- Born: 24 June 1980
- Died: 31 December 2004 (aged 24) Chongjin, North Korea
- Other name: Jin Kyung-sook
- Citizenship: North Korea, South Korea
- Known for: North Korean defector

= Jin Gyeong-suk =

North Korean defector (1980–2004)

Jin Gyeong-suk (24 June 1980 – 31 December 2004), also known as Jin Kyung-sook, was a North Korean woman who, after successfully defecting to South Korea in 2002, was arrested in China two years later for conducting espionage and forcefully deported back to North Korea, where she was tortured and murdered.

== Kidnapping ==
In August 2004, Jin, who had acquired South Korean citizenship after her arrival there two years earlier, and her husband, Mun Jeong-hun, traveled on their honeymoon to the Jilin Province in northern China. Commissioned by a Japanese film production company, the couple had planned to make a video about the involvement of North Korea in the drug trade. In this context, they met a supposed middle-man on the Chinese side of the Tumen River, which forms a border between China and North Korea. This middle-man was supposed to smuggle a video camera into North Korea, to facilitate gathering of evidence on film of the drug production taking place there. The meeting with the middle-man turned out to be a trap. Jin and her husband were abducted by four men disguised as road construction workers, but who, it is believed, were agents of the North Korean secret service. While her husband managed to escape, Jin Gyeong-suk was forced into a sack and transported across the Tumen River into North Korea. Later investigations showed that she was deported to the Chongjin concentration camp in the northern Hamgyong Province, where she was interrogated, tortured, and eventually murdered.

===Reactions===
The case proved to be politically highly charged for two reasons:

1. Since Jin held a South Korean passport, the case involved the kidnapping of a South Korean national on Chinese soil. Thus both South Korea and China were also involved. As a North Korean citizen, the legal situation of Jin would have been a different one, since China maintains a practice of turning over defectors from North Korea to the North Korean authorities. Chinese authorities asserted that, at the time of kidnapping, Jin was actually located on North Korean territory to help her sister escape from North Korea.
2. The question arose whether Jin had actually been kidnapped or only arrested in accordance with North Korean law. That law stipulates a punishment for foreign nationals suspected of espionage of up to seven years imprisonment in a labor camp. Since she held a South Korean passport, such law could have applied to Jin Gyeong-suk. A South Korean government official said: "We are always telling defectors that China is a dangerous place for them, but these incidents happen. We cannot comprehend how you could claim your right to free travel and then try to sell a North Korean video identified as a North Korean defector."

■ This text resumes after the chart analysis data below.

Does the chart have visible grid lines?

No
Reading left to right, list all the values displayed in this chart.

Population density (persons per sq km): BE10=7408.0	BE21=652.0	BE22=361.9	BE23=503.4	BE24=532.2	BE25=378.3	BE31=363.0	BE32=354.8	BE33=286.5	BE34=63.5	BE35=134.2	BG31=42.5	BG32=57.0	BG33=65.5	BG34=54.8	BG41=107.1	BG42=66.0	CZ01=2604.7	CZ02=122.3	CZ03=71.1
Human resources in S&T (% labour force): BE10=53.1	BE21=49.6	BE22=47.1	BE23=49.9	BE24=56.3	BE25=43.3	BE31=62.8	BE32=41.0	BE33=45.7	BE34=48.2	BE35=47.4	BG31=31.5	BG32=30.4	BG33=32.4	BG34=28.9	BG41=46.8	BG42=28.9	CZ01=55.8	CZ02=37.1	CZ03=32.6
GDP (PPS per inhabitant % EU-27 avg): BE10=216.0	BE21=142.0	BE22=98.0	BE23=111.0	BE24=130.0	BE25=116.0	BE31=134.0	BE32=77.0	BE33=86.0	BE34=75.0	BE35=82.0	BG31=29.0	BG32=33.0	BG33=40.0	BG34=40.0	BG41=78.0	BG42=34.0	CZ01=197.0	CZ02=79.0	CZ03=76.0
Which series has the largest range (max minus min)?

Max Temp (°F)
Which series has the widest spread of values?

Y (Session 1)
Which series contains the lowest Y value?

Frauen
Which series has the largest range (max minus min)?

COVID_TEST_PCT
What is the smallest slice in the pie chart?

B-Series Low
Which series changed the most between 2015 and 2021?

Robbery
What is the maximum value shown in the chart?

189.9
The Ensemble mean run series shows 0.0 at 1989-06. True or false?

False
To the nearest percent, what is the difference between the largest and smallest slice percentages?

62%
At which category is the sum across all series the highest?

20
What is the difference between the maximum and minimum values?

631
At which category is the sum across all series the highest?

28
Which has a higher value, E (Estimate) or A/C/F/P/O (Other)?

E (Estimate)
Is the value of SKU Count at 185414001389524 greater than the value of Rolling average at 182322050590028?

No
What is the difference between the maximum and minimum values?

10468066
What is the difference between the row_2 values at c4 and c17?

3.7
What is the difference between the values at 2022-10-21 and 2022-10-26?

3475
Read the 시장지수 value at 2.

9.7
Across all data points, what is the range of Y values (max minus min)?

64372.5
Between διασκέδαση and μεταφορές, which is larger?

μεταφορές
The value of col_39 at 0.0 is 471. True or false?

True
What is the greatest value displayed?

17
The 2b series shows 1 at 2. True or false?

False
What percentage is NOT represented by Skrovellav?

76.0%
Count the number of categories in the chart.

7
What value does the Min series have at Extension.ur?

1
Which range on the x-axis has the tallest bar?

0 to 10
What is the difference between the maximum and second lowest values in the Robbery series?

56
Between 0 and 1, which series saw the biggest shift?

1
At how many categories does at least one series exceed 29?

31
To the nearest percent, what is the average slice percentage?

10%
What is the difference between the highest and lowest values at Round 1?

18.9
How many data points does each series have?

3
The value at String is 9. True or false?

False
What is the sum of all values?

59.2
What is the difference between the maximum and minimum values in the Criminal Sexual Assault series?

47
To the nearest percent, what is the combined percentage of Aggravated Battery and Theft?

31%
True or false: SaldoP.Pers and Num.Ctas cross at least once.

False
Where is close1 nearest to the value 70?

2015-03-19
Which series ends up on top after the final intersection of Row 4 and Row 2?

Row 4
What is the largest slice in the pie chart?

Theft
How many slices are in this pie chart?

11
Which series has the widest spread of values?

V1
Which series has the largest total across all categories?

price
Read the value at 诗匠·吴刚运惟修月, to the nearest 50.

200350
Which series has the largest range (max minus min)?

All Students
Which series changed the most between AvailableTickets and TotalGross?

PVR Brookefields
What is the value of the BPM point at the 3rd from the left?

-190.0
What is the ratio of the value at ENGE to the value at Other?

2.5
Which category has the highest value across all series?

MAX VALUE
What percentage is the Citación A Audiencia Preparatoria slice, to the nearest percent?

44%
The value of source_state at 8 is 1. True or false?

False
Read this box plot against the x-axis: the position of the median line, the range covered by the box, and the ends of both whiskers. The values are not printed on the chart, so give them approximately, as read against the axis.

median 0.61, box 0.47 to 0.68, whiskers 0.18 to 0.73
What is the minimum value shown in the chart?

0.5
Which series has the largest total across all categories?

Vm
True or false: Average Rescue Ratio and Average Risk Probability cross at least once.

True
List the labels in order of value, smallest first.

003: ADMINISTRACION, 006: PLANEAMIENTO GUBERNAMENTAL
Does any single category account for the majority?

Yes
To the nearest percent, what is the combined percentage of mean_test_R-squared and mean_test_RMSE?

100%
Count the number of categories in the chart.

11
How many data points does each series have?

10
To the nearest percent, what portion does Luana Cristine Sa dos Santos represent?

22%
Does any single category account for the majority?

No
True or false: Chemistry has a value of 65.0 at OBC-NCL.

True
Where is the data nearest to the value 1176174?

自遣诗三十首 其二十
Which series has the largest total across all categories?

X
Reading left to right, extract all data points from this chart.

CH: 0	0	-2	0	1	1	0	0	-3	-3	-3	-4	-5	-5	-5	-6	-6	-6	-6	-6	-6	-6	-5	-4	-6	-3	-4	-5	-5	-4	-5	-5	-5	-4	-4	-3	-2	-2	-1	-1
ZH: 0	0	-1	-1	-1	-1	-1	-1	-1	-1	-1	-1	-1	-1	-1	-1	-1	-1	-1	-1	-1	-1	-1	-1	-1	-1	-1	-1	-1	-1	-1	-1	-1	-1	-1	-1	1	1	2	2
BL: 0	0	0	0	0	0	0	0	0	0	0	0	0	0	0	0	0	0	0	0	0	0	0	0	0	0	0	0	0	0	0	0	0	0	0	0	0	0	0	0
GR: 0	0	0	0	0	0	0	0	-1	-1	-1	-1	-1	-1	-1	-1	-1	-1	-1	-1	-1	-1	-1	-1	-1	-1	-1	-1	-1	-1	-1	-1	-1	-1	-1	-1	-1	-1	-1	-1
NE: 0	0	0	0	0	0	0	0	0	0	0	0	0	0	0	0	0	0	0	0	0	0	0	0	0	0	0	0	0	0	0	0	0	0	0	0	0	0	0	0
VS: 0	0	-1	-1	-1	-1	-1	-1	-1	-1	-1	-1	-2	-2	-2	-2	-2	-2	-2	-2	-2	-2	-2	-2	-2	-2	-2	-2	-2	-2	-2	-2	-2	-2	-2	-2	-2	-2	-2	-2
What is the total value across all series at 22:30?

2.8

===Petitions for release===
Jin's abduction to North Korea garnered a flurry of media attention. Various human rights organizations intervened, seeking Jin's release; they attempted as well to determine whether Jin was still alive. After hearing from a reliable source that her daughter had died by January 2005, the family petitioned to then South Korean president Roh Moo-hyun to ascertain her fate and, if alive, push for her return to South Korea, without, however, receiving a response from the president.

==Murder==
Jin died around December 31, 2004, at the Chongjin concentration camp. The cause of death was determined to be the result of the residual effects of torture to which she had been subjected.